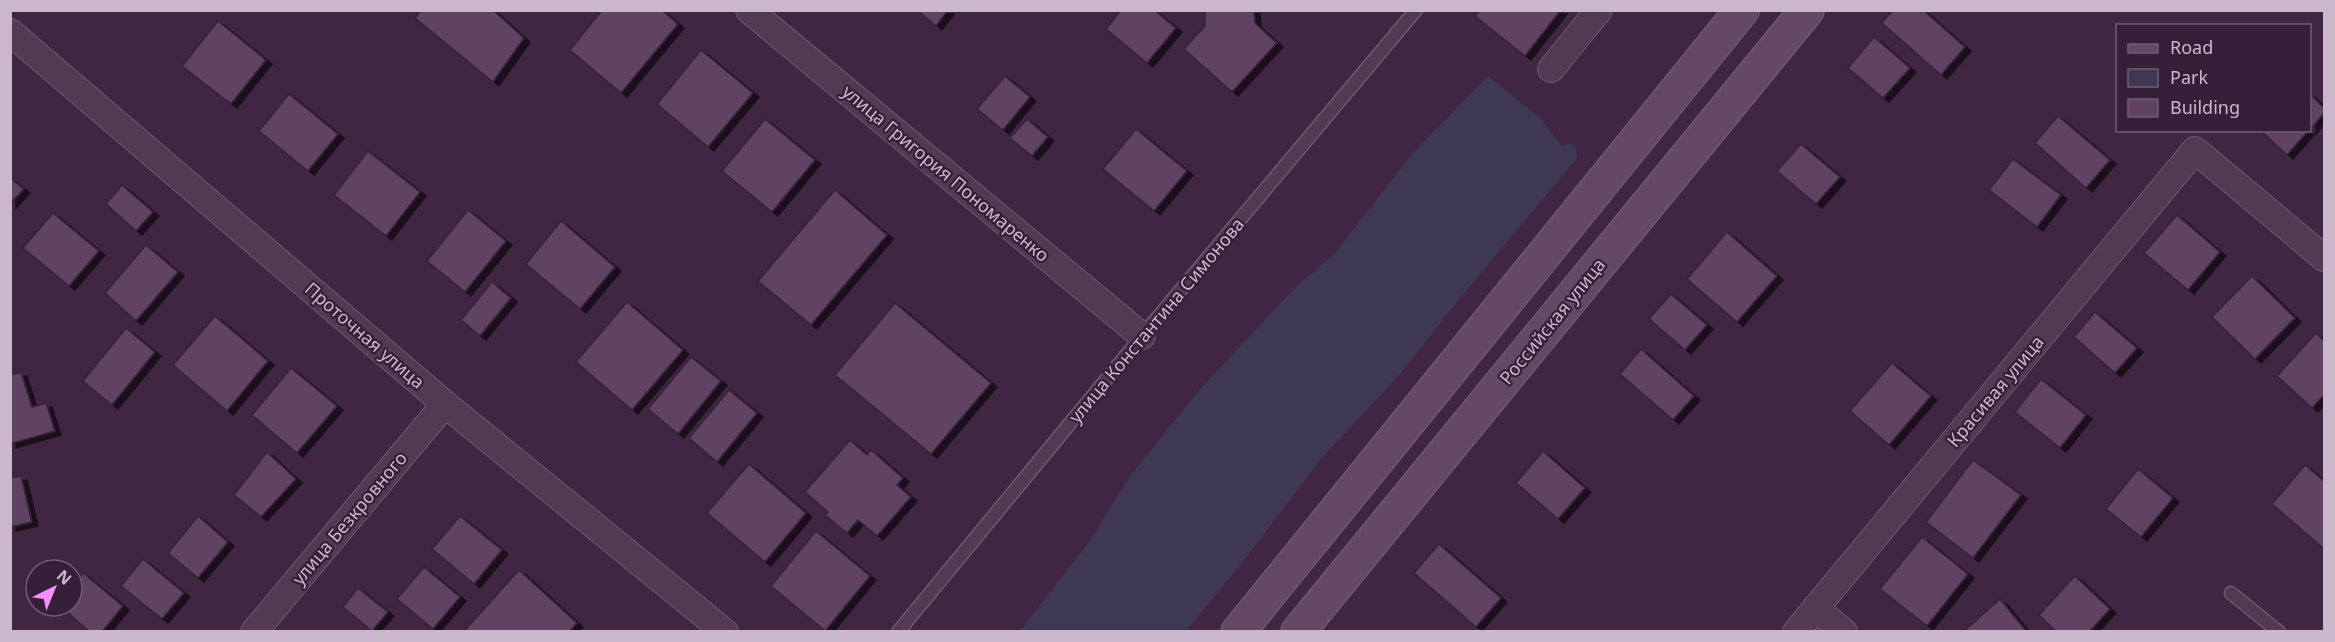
<svg xmlns="http://www.w3.org/2000/svg" width="2335" height="642" viewBox="0 0 2335 642" font-family="'Noto Sans',sans-serif">
	<defs>
		<filter id="shadow"><feDropShadow dx="6" dy="4" stdDeviation="0" flood-color="#0009"/></filter>
	</defs>
	<rect width="100%" height="100%" fill="#412643"/>
	<path fill="#3f3854" d="M1488,76l52,42 22,28 7,-2 6,1 2,13 -112,134 -66,83 -78,84 -80,105 -55,67h-166l69,-89 42,-67 70,-87 94,-100 40,-35 78,-100z"/>
	<g fill="#604263" stroke="#38213a" stroke-width="1.5" filter="url(#shadow)">
		<path d="M421,10h72l31,28 -31,44 -78,-64z"/>
		<path d="M602,10h60l16,14 -57,69 -51,-43z"/>
		<path d="M917,10h31l-12,16z"/>
		<path d="M1121,10h33l22,18 -29,35 -41,-34z"/>
		<path d="M1205,10h49l1,13 22,20 -45,49 -48,-43 21,-23z"/>
		<path d="M1480,10h81l-36,46 -50,-40z"/>
		<path d="M1893,10h30l42,37 -24,28 -59,-52z"/>
		<path d="M218,21l48,39 -35,44 -49,-38z"/>
		<path d="M1874,37l36,31 -27,30 -35,-30z"/>
		<path d="M701,50l52,43 -45,54 -51,-43z"/>
		<path d="M1005,76l25,21 -27,33 -26,-21z"/>
		<path d="M289,94l49,40 -30,37 -49,-40z"/>
		<path d="M2310,94l14,14v5l-14,17z"/>
		<path d="M2058,116l52,44 -24,28 -51,-45z"/>
		<path d="M765,119l50,41 -43,52 -50,-41z"/>
		<path d="M1027,119l21,18 -16,19 -22,-18z"/>
		<path d="M1136,129l51,42 -33,40 -51,-42z"/>
		<path d="M2260,130h49l-22,25z"/>
		<path d="M1801,144l39,33 -24,27 -39,-33z"/>
		<path d="M368,151l52,41 -34,44 -52,-41z"/>
		<path d="M2013,159l48,36 -24,32 -48,-37z"/>
		<path d="M10,178l14,11 -14,15z"/>
		<path d="M122,185l31,27 -17,19 -30,-27z"/>
		<path d="M835,190l52,45 -76,90 -53,-44z"/>
		<path d="M468,210l38,31 -41,51 -38,-31z"/>
		<path d="M53,213l46,38 -30,35 -46,-38z"/>
		<path d="M2177,215l43,37 -32,38 -44,-37z"/>
		<path d="M561,221l54,46 -35,42 -54,-45z"/>
		<path d="M1727,232l50,44 -40,46 -50,-43z"/>
		<path d="M146,245l32,27 -42,49 -31,-28z"/>
		<path d="M2252,276l43,42 -40,41 -43,-42z"/>
		<path d="M492,282l19,16 -31,38 -19,-16z"/>
		<path d="M1671,294l36,31 -22,25 -36,-31z"/>
		<path d="M627,302l56,48 -51,60 -56,-48z"/>
		<path d="M895,303l96,80 -60,71 -96,-79z"/>
		<path d="M2095,312l42,36 -22,25 -41,-36z"/>
		<path d="M215,316l53,45 -41,50 -54,-46z"/>
		<path d="M126,328l29,24 -43,53 -29,-24z"/>
		<path d="M2316,333l8,8v54l-12,13 -35,-32z"/>
		<path d="M1641,349l53,47 -21,24 -53,-46z"/>
		<path d="M691,357l30,24 -43,53 -30,-25z"/>
		<path d="M1892,363l39,33 -42,49 -39,-34z"/>
		<path d="M291,368l46,38 -40,47 -45,-38z"/>
		<path d="M21,372l11,35 14,-4 9,28 -45,13v-69z"/>
		<path d="M2041,379l45,36 -26,33 -45,-36z"/>
		<path d="M729,390l28,23 -40,49 -28,-24z"/>
		<path d="M850,440l17,15 4,-5 32,28 -6,7 14,12 -34,39 -19,-16 -11,13 -22,-18 3,-3 -23,-20z"/>
		<path d="M1543,451l42,37 -27,31 -42,-36z"/>
		<path d="M267,452l29,27 -35,38 -27,-22z"/>
		<path d="M1973,460l48,35 -48,63 -47,-36z"/>
		<path d="M749,464l57,49 -41,49 -58,-49z"/>
		<path d="M2305,465l19,16v68l-52,-45z"/>
		<path d="M2138,469l35,29 -32,39 -35,-28z"/>
		<path d="M21,476l11,46 -22,5v-49z"/>
		<path d="M198,516l30,26 -30,36 -30,-25z"/>
		<path d="M460,516l42,34 -28,34 -42,-35z"/>
		<path d="M816,531l54,45 -45,55 -54,-45z"/>
		<path d="M1922,537l46,37 -41,52 -47,-37z"/>
		<path d="M1439,544l62,54 -25,29 -62,-54z"/>
		<path d="M143,559l41,34 -22,26 -41,-33z"/>
		<path d="M424,567l36,30 -27,32 -36,-30z"/>
		<path d="M519,570l58,53 -8,9 -105,-1z"/>
		<path d="M83,573l40,33 -21,26h-12l-30,-26h12v-20z"/>
		<path d="M2075,576l35,33 -21,23h-32l-18,-17z"/>
		<path d="M358,588l30,24 -16,19 -29,-24z"/>
		<path d="M2000,599l27,33h-64z"/>
	</g>
	<g fill="none" stroke-linecap="round" stroke-linejoin="round">
		<defs>
			<g id="service">
				<path d="M2231,593l48,39"/>
				<path d="M898,632l244,-296 274,-326"/>
			</g>
			<g id="minor">
				<path d="M749,10l393,326"/>
				<path d="M10,32l435,372 280,228"/>
				<path d="M1551,69l48,-59"/>
				<path d="M1815,608l29,24"/>
				<path d="M254,632l191,-228"/>
				<path d="M1796,632l399,-482 129,108"/>
			</g>
			<g id="secondary">
				<path d="M1238,632l504,-622"/>
				<path d="M1298,632l509,-622"/>
			</g>
		</defs>
		<use href="#service" stroke="#6e5870" stroke-width="15"/>
		<use href="#minor" stroke="#6e5870" stroke-width="28"/>
		<use href="#secondary" stroke="#6e5870" stroke-width="36"/>
		<use href="#service" stroke="#513a52" stroke-width="12"/>
		<use href="#minor" stroke="#513a52" stroke-width="26"/>
		<use href="#secondary" stroke="#654865" stroke-width="33"/>
	</g>
	<g text-anchor="middle" dominant-baseline="central" stroke-width="4.5" stroke-linejoin="round" paint-order="stroke">
		<g font-size="18" fill="#cbb7cc" stroke="#361f38">
			<text transform="translate(946 173) rotate(40)">улица Григория Пономаренко</text>
			<text transform="translate(1156 320) rotate(-50)">улица Константина Симонова</text>
			<text transform="translate(1552 321) rotate(-51)">Российская улица</text>
			<text transform="translate(365 335) rotate(41)">Проточная улица</text>
			<text transform="translate(1995 391) rotate(-50)">Красивая улица</text>
			<text transform="translate(349 518) rotate(-50)">улица Безкровного</text>
		</g>
	</g>
	<rect width="2335" height="642" fill="none" stroke="#cbb7cc" stroke-width="24"/>
	<rect x="2116" y="24" width="195" height="108" fill="#361f38" stroke="#725c73" stroke-width="1.5"/>
	<rect x="2128" y="44" width="30" height="9" fill="#654865" stroke="#725c73" stroke-width="1.5"/>
	<text x="2170" y="54" font-size="18" fill="#cbb7cc">Road</text>
	<rect x="2128" y="69" width="30" height="18" fill="#3f3854" stroke="#725c73" stroke-width="1.5"/>
	<text x="2170" y="84" font-size="18" fill="#cbb7cc">Park</text>
	<rect x="2128" y="99" width="30" height="18" fill="#604263" stroke="#725c73" stroke-width="1.5"/>
	<text x="2170" y="114" font-size="18" fill="#cbb7cc">Building</text>
	<g transform="translate(54 588) rotate(43)"><circle r="28" fill="#361f38" stroke="#725c73" stroke-width="1.5"/>
	<path d="M0-4.5L10 22L0 15L-10 22Z" fill="#f78efb"/>
	<text y="-9" font-size="16" font-weight="bold" text-anchor="middle" fill="#cbb7cc">N</text>
	</g>
</svg>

----

Pick out every line of the listing containing the word "service", and show those lines.

▶ **Exercise output**:
			<g id="service">
		<use href="#service" stroke="#6e5870" stroke-width="15"/>
		<use href="#service" stroke="#513a52" stroke-width="12"/>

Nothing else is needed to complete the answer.